The flight from South Bend to Chicago is routine now, although it’s been about a month since I’ve gone this way. The view gets my attention and I look up for a few moments from my reading and gaze out the nearest window at the faint glow above Lake Michigan and the placid still blueness of the vast body of water below. Today I’m crossing at about six eastern, five central, and daylight hints as we race the sunrise westward. I’m sleepy and had only a few sips of coffee on the quiet drive to the airport with my wife, few words spoken and probably okay considering the mental state I’m in, or lack thereof. It’s a 23 minute flight from takeoff to landing, but seems like the longest 23 minutes ever, and I need caffeine or sleep or a the promise of a day with few demands so I’ll be ready for the rat race once all the folks from California arrive in Texas this week.
The United flight to dfw is quiet and unmemorable, except that I do finish When I don’t desire God by John Piper, my nineteenth Piper book, and a very good one it turns out even though it had been at the bottom of my list.
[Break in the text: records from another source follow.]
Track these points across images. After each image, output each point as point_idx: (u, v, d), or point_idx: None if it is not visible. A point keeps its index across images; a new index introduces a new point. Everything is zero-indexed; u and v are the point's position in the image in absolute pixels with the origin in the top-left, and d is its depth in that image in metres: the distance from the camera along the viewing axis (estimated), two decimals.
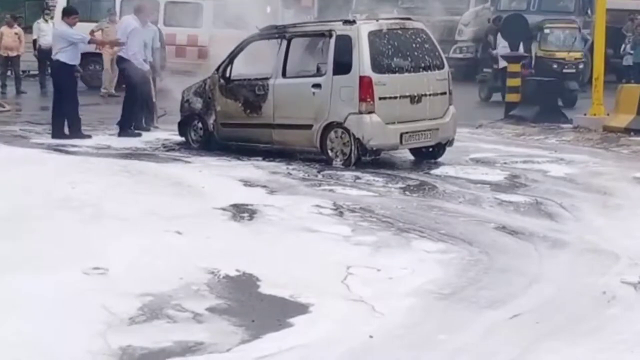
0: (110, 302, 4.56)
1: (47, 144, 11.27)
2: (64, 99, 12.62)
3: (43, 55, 21.01)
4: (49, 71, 17.97)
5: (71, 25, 12.78)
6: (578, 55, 18.46)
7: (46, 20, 22.99)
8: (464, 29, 21.37)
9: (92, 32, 16.69)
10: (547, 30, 18.43)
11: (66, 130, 12.40)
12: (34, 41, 22.92)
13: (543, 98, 14.14)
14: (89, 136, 12.19)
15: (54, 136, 12.43)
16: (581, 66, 18.43)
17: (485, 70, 18.81)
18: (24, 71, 24.71)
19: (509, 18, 17.38)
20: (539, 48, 18.51)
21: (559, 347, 4.17)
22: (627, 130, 11.72)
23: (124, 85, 13.87)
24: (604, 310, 4.68)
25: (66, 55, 12.28)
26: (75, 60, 12.74)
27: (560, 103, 14.79)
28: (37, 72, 24.89)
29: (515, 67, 14.75)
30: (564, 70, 17.61)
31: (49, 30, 20.44)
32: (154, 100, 12.48)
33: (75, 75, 13.85)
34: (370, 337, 4.02)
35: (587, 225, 7.38)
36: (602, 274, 5.61)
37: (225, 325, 4.43)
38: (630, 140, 11.85)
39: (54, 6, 25.59)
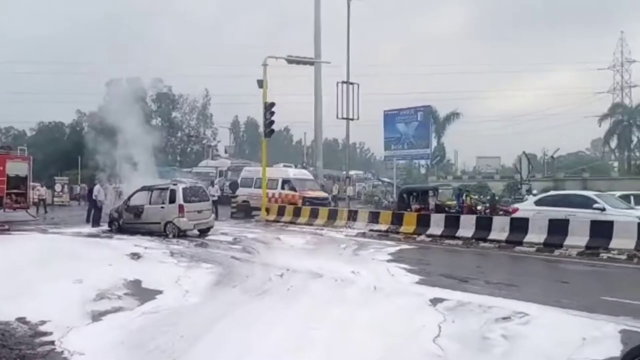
0: (85, 293, 8.04)
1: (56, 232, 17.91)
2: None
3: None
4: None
5: None
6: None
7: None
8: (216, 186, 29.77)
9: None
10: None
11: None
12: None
13: (245, 210, 25.42)
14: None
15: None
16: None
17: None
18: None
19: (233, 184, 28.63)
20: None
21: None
22: (273, 221, 22.61)
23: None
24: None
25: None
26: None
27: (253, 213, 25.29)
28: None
29: (235, 198, 26.36)
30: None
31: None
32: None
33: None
34: (187, 291, 8.12)
35: (262, 255, 12.74)
36: (268, 270, 10.44)
37: (132, 300, 7.82)
38: (276, 225, 21.59)
39: None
I arrive at work and on the elevator two ladies are coming inside from their smoke break and one complains how hard it was to get out of bed and come to work today, and I just think how she has no idea what I did to get here, but whatever.
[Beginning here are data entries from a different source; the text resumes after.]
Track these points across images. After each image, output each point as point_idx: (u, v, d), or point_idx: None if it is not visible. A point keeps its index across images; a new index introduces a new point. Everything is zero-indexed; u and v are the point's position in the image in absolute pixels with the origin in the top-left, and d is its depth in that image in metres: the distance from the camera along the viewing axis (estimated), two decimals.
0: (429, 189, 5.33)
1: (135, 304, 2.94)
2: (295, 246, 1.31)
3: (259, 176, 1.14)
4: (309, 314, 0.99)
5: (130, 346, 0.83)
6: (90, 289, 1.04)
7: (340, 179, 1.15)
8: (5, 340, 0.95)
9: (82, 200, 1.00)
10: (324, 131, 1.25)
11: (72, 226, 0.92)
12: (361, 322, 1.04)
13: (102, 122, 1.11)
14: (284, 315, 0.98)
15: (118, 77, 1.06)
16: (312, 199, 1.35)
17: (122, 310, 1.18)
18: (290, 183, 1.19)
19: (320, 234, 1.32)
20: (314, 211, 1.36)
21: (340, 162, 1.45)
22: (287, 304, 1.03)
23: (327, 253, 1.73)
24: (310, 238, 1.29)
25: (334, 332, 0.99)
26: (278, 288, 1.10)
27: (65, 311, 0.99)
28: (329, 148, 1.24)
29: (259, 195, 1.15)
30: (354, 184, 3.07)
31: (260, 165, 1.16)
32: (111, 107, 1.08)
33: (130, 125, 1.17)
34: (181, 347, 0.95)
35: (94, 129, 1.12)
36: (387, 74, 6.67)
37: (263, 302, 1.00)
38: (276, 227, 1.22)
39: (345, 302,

I walk through my office door at 10:31 am, not bad considering the rigmarole of getting to work, and find e-mails already to the effect that something is going wrong with a particular project that was to run smoothly over the weekend, and it turns out that it isn’t as bad as I think, but still it consumes my first few minutes. At the same time, Melissa calls and says she went to the dentist for an emergency root canal, no kidding, and could things get any worse for my wife? I want badly to be there, and it seems everything is caving in for a moment, and what happened to the tranquility of being with friends and family last night and all that was good with the world for a while? She is going to take vicotin and Landen will take care for things for a while. Meantime I’ll check on whether our new health insurance covers an emergency root canal since dental insurance doesn’t kick in until September 1.
It sounds like I am going to have to figure out where I want to be sooner that I thought, meaning not in Fort Worth, so I'll need to either choose a job in Indiana or go back home to California. It’s shaping up to be an interesting day after all.
Just as I’m getting consumed in the flurry, I receive an e-mail from Bryan, the director of All Pro Dad, and he asks if he can re-print my adoption article in September: the one from a couple years ago before we brought Maddie home, and I reply that I’ll need to update it since she’s been home with us for a year an a half, and it reminds me how important that topic is in my life.
By the way, my niece Hannah came to me while I was eating dinner at the grown-up table with everybody last night, and she moved in close to me and asked how long I’m going to work in Texas, and why don’t I just move there, and when I tell her it’s just for a while, she asks, “Why don’t you just be a pastor with my dad?” and I smile and pull her close and hug her without saying a word.